(Data section)

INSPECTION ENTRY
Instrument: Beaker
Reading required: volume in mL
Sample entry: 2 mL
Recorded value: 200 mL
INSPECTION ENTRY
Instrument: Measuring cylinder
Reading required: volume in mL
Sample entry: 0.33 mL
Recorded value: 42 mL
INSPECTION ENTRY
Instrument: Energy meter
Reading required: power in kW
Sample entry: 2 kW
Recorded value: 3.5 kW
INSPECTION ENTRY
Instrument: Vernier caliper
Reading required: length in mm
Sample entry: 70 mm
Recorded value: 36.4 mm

(End Data section)
(Data section)

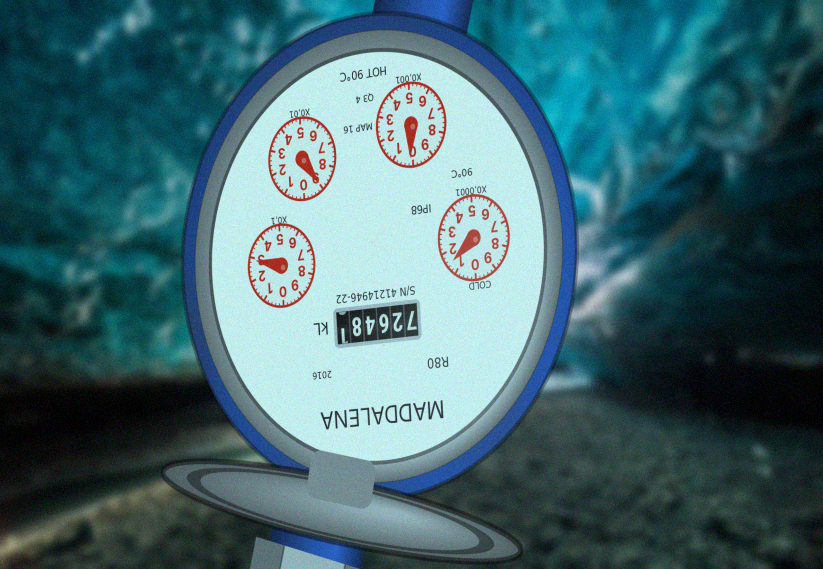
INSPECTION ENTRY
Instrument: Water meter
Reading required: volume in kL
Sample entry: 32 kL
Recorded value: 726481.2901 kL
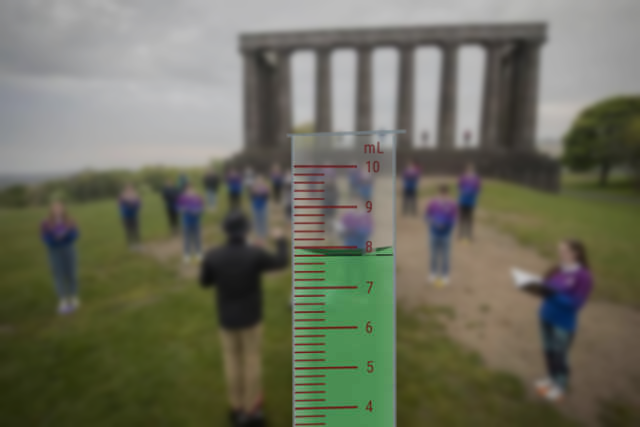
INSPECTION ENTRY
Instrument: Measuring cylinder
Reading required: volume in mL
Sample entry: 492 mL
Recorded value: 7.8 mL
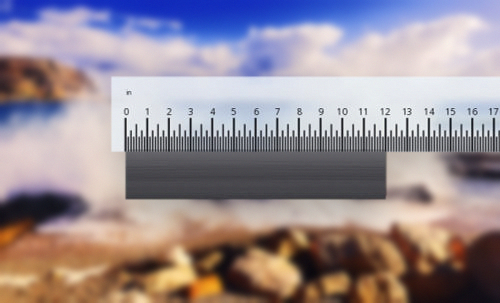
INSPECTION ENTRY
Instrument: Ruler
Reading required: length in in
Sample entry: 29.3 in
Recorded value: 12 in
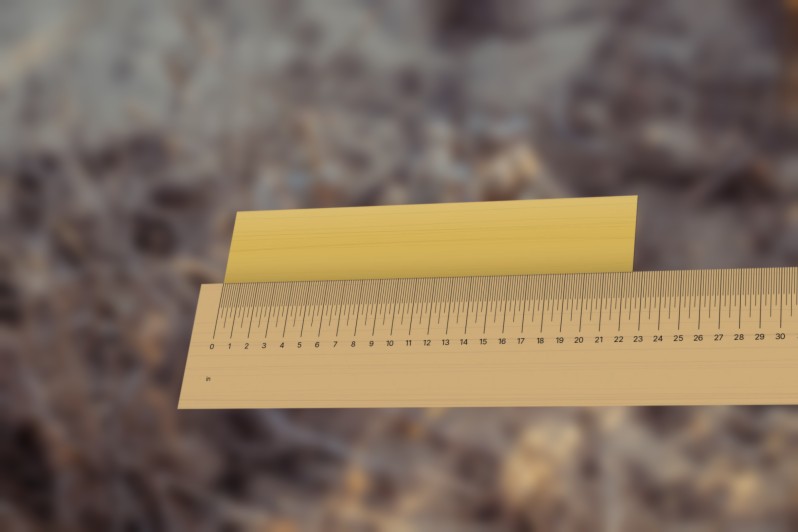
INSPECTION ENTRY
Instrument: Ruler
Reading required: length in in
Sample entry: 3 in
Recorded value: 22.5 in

(End Data section)
(Data section)

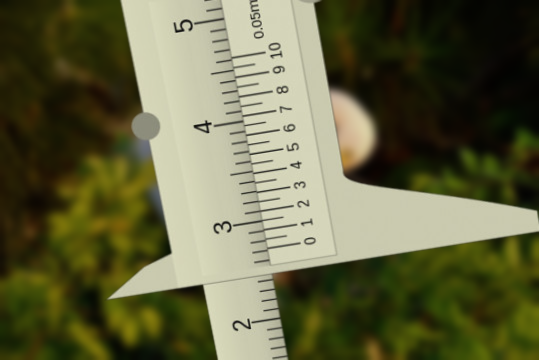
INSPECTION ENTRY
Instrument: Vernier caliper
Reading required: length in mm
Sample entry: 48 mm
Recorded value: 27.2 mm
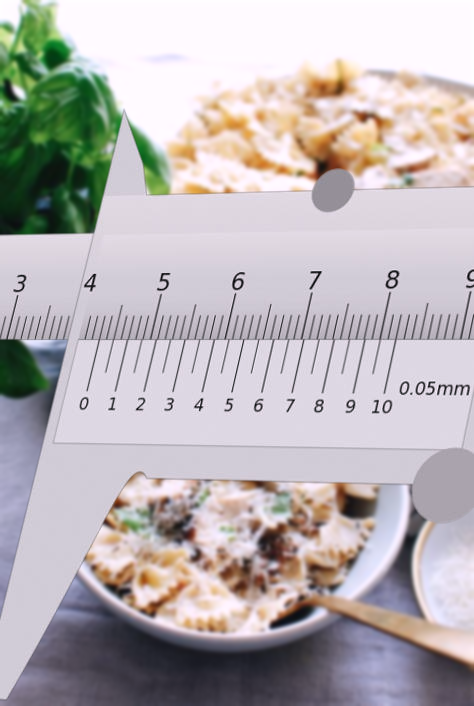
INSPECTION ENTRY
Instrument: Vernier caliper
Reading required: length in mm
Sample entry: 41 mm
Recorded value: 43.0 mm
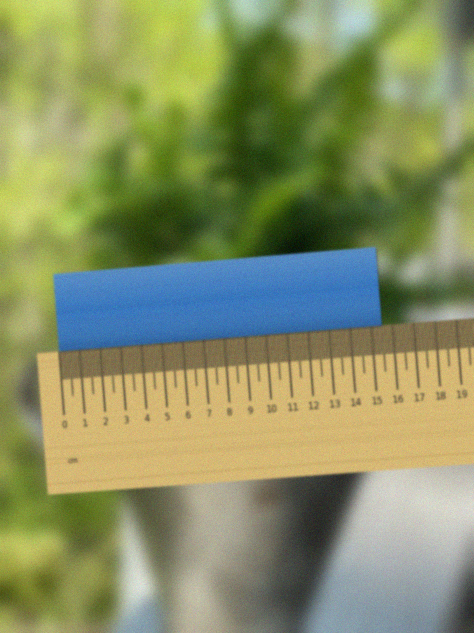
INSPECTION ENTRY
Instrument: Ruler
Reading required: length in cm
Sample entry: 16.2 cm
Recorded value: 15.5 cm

(End Data section)

◆ **Activity**
Locate every line in the three blocks above that contains the string "Sample", and copy each such line in full.

◆ **Task result**
Sample entry: 2 mL
Sample entry: 0.33 mL
Sample entry: 2 kW
Sample entry: 70 mm
Sample entry: 32 kL
Sample entry: 492 mL
Sample entry: 29.3 in
Sample entry: 3 in
Sample entry: 48 mm
Sample entry: 41 mm
Sample entry: 16.2 cm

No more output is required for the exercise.